[Stored data]
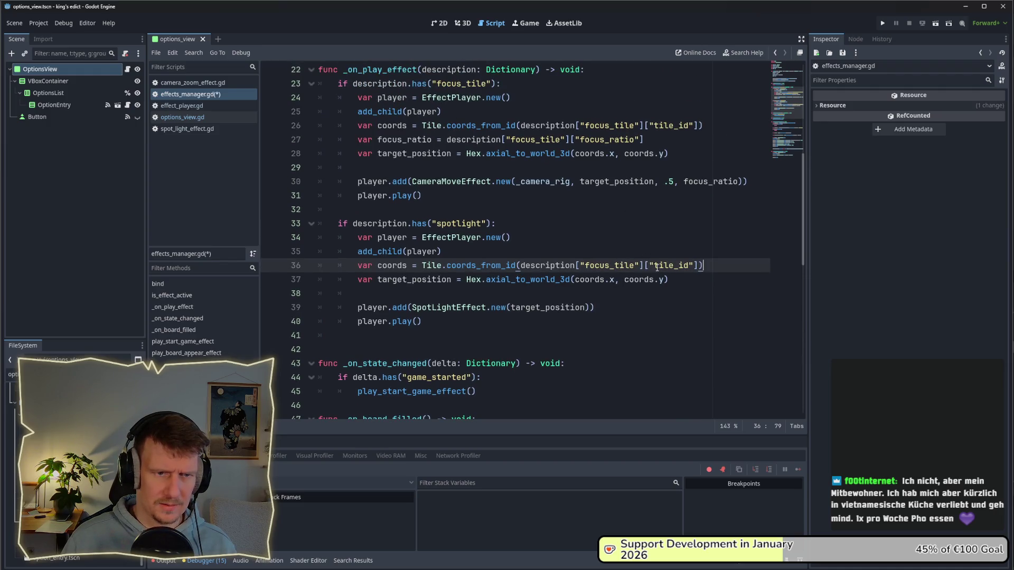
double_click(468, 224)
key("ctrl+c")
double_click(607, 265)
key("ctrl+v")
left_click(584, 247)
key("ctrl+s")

Your goal –
Could the data above be copied out exactly, with no pictures kept?

Task response –
double_click(468, 224)
key("ctrl+c")
double_click(607, 265)
key("ctrl+v")
left_click(584, 247)
key("ctrl+s")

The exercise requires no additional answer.